It also allows, at least those of use who live in wired (and increasingly, wireless) societies, to view and hear street protest scenes uncensored. This raw, largely unedited footage, is not slick like what network producers offer up. But it contains the stuff of history as it is being made, largely by those without power.

"(the web) also allows (us)... to view and hear street protest scenes uncensored"


While video and radio activists in the U.S. are presenting their own alternative realities on the Net, largely ignoring the corporate media, in the U.K. a group of video activists have formed Under Currents that documents street resistance and sells the footage to the corporate media. They have not eschewed the Internet; some of their video clips are available online (see below).

As globalization races on, and the FCC continues to defend mainstream--and corporate--media against the onslaught of micro-radio activists and low-frequency band insurgents, the battlefield seems to have jumped to another arena. Now it's the unfettered Internet, not the regulated airspace (at least in the U.S.). The voices of resistance have carved out a growing niche in cyberspace, giving hope at least that the powerless will not be totally squashed, with the prospect of enlisting countless others, the world over, to the cause.

------------------------------------------------------------

**QUESTIONS:**
a - Rewrite the text on online protest footage from "While video and" up to and including "online (see below).", putting "street protest" in place of "street resistance".
b - Answer these questions from the text on online protest footage.
(i) What group did video activists in the U.K. form?
(ii) Which agency defends mainstream and corporate media against micro-radio activists?
(iii) What is the battlefield's new arena, in place of the regulated airspace?
c - Continue the text on online protest footage from where it stops.

**THE DATA:**

------------------------------------------------------------

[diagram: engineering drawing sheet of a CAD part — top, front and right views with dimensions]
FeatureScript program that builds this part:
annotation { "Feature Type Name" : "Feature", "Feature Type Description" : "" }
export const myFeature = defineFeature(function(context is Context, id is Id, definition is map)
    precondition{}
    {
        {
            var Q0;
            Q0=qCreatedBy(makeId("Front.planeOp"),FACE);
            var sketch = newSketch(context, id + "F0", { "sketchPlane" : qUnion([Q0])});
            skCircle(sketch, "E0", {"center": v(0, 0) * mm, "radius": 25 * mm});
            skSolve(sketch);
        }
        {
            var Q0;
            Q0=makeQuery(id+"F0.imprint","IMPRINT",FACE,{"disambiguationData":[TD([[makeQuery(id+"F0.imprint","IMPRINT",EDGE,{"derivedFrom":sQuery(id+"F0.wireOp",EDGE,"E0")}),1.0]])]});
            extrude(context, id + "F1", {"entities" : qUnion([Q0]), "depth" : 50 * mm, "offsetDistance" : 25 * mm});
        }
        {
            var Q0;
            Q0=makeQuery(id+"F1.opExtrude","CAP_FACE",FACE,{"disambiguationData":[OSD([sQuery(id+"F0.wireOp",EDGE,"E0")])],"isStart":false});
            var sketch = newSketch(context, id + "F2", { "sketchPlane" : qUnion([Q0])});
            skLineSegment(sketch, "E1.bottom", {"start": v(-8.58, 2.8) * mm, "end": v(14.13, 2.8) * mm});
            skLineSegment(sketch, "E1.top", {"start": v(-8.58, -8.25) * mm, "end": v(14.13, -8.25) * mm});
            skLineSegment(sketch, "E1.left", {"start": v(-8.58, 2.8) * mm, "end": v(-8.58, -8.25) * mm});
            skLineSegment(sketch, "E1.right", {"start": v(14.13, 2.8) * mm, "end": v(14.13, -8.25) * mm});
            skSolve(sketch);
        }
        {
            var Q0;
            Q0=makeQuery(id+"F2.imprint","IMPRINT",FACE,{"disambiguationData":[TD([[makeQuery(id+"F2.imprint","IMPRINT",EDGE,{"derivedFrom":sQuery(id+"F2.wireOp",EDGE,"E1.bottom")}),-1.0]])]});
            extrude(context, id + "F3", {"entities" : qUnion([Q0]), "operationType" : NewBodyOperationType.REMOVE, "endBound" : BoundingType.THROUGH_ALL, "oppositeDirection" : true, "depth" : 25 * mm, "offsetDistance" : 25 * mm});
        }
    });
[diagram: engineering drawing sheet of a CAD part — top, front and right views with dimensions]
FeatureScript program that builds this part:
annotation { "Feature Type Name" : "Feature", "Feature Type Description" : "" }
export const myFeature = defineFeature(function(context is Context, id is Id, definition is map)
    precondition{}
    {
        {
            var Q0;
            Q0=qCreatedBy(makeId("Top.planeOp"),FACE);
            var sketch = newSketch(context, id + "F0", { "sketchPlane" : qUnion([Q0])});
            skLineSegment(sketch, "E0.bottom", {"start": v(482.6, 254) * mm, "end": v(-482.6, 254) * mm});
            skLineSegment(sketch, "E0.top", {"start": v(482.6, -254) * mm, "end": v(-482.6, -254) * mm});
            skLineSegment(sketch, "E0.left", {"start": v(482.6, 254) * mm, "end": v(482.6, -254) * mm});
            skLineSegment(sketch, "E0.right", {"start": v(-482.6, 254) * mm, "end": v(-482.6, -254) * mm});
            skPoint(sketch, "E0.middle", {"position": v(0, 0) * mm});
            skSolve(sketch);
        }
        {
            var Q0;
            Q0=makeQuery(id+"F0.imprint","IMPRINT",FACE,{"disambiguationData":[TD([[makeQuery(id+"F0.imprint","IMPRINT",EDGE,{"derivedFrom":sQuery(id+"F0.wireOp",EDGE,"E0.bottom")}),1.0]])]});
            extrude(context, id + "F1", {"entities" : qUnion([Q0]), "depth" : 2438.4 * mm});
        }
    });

------------------------------------------------------------

**ANSWER SECTION:**
a -
While video and radio activists in the U.S. are presenting their own alternative realities on the Net, largely ignoring the corporate media, in the U.K. a group of video activists have formed Under Currents that documents street protest and sells the footage to the corporate media. They have not eschewed the Internet; some of their video clips are available online (see below).

b -
(i) Under Currents
(ii) The FCC
(iii) The unfettered Internet

c -
Here's an annotated if selective listing of alternative radio and video activism on the Internet for you to explore:

Independent Media Center
The IMC is the granddaddy of Net media activism. Growing exponentially since the Seattle protests against the WTO, it now has dozens of sites in the U.S., plus sites abroad. Just click on the cities listed on its home page. The New York IMC, for one, features one of Ralph Nader's super-rallies, as well as interviews with Noam Chomsky.

FreeSpeech Internet Television
Click on "today's featured video" or its Archives, for audio or video of political actions, such as political prisoner Mumia Abul Jamal's case, students striking in Mexico, or a critique of corporate trade.

Bruderhof Radio: Broadening the Bounds of Discourse
English-language program from New York that features "no-holds barred progressive news." 28-minute shows available to non-commercial radio stations; but also Web-cast on RealAudio. Recent shows include Cuba: Resisting the Empire; and Unfair Labor: Child Farmworkers in America.

Radio for Peace International
Costa-Rican based radio featuring programming that, among other things, presents indigenous voices (as in "Honoring Mother Earth") or exposes racism with its "Far Right Radio Review".

Paper Tiger Television: Smashing the Myths of the Information Industry
This video documentary collective has offered "myth smashing video activism since 1981"! The videos, "Showdown in Seattle" and "Breaking the Bank", are linked here as RealVideo files.

Under Currents
This British site offers video activism with a purpose: to reach a mass audience. Primarily a video magazine that seeks to penetrate corporate airwaves, it offers on the Web a selection of its output. Click on "Undercurrents online." Includes an online video, "Introduction to video activism".

National Radio Project
Produces a weekly half-hour radio program, "Making Contact", with features on environmental and political issues spanning the globe. Often aired on KUCI's Alternative News.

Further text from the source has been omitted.